Model: 1.35 million UK ME cases ÷ 69,281,400 UK population = 1.9486% prevalence. Severe ME modelled as 25% of cases. England is organised into Integrated Care Boards (ICBs); Scotland, Wales and Northern Ireland use their equivalent NHS health boards and trusts. Figures are modelled estimates, not confirmed diagnoses.

There is still no diagnostic test, no cure, and no treatment licensed specifically for ME. Care, where it exists at all, is a postcode lottery.

The reality across the UK

The state of care in the UK

In 2021, the National Institute for Health and Care Excellence (NICE) published an updated guideline, NG206. It was a watershed: it formally recognised ME/CFS as a serious medical condition, and — crucially — withdrew its previous recommendation of graded exercise therapy, which many patients reported had made them permanently worse.

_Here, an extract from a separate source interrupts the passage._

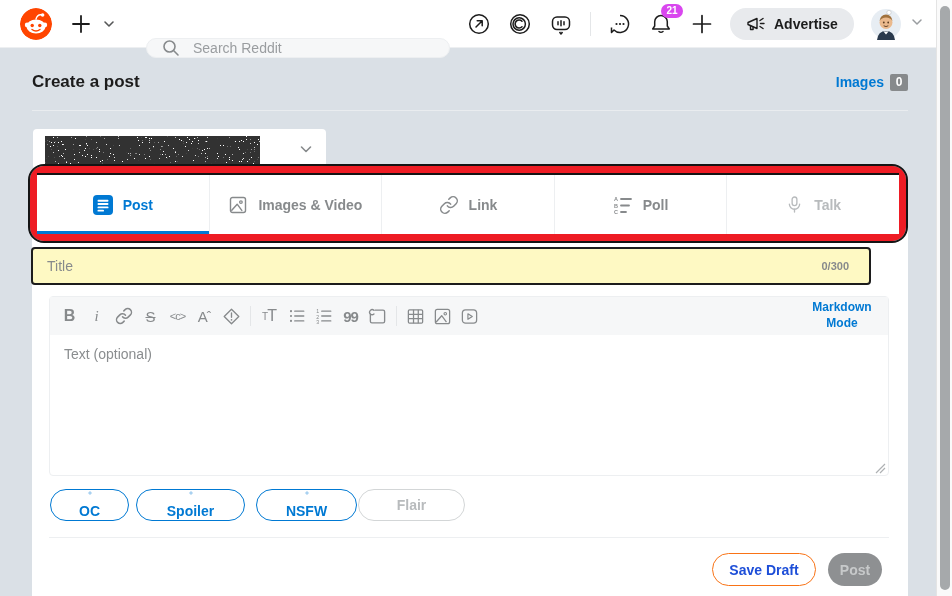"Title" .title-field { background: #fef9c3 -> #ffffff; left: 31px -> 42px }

Yet guidance on paper has not translated into care on the ground. Specialist services are sparse and unevenly distributed; many regions have none at all. People with severe ME, who are too unwell to attend clinics, frequently fall through the cracks entirely. Waiting lists are long, GP knowledge is inconsistent, and patients still report disbelief and being told their illness is psychological.

Where is the research?

For decades, ME received a tiny fraction of the research funding given to conditions of comparable scale and severity. That is beginning to shift. DecodeME, the world's largest genetic study of ME/CFS, analysed DNA from tens of thousands of people and in 2025 reported genetic signals associated with the disease — early but concrete evidence of its biological basis.

Momentum is building elsewhere too: growing overlap with Long Covid research, the launch of a cross-government delivery plan for ME/CFS in England, and a louder, better-organised patient and advocacy community. The funding gap, however, remains wide.

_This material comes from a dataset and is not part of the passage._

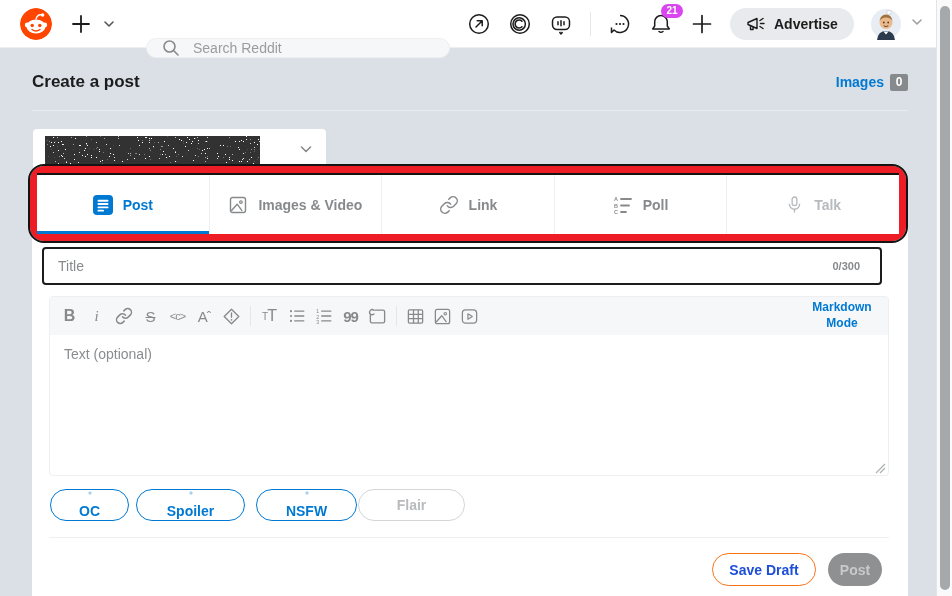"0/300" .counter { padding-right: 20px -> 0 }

A turning point: the Maeve inquest

In 2024, the inquest into the death of Maeve Boothby O'Neill, a 27-year-old who died from severe ME in Exeter, became the first in England to formally examine ME as a cause of death. The coroner concluded she died of malnutrition caused by her illness.

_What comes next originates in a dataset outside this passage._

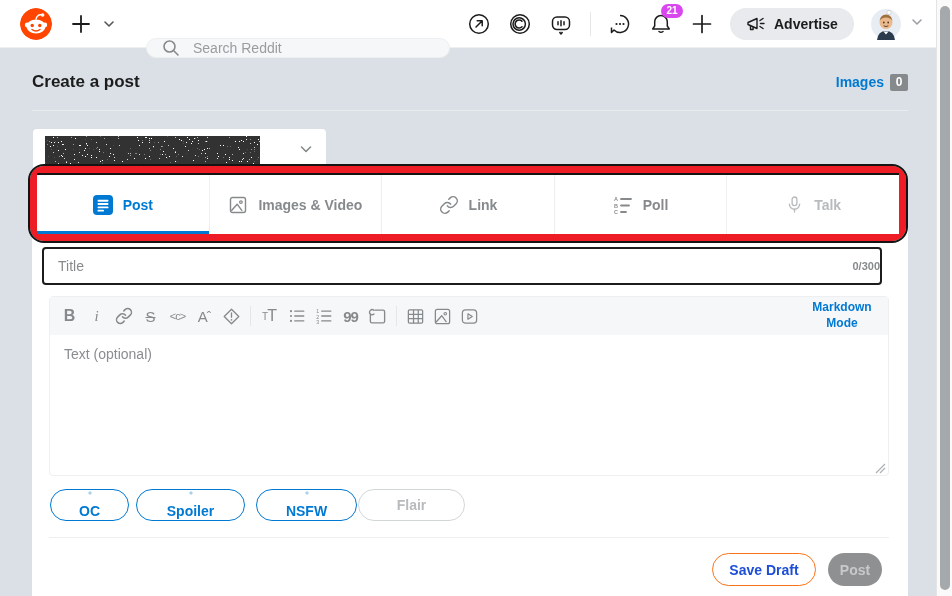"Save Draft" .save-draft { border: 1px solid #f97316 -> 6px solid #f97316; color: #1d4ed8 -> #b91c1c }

The coroner issued a Prevention of Future Deaths report warning of a national lack of specialist beds, training and care for people with severe ME. It put into the public record what patients and families had said for years: the system is not equipped to keep the most severely ill safe.

What needs to change

The direction is clear, even if progress is slow. Advocates and clinicians broadly agree on the priorities:

  • Sustained, ring-fenced biomedical research funding proportionate to the scale and severity of the disease.
  • Specialist services in every region — including pathways that can actually reach housebound and bedbound patients at home.
  • Mandatory, up-to-date ME education for doctors, nurses and allied health professionals.
  • Inpatient care that is safe for people with severe and very severe ME, as the Maeve inquest demanded.
  • An end to the stigma and disbelief that still surround the diagnosis.

Awareness is the first step. Understanding what ME actually is — and how badly the current system serves the people living with it — is what makes change possible.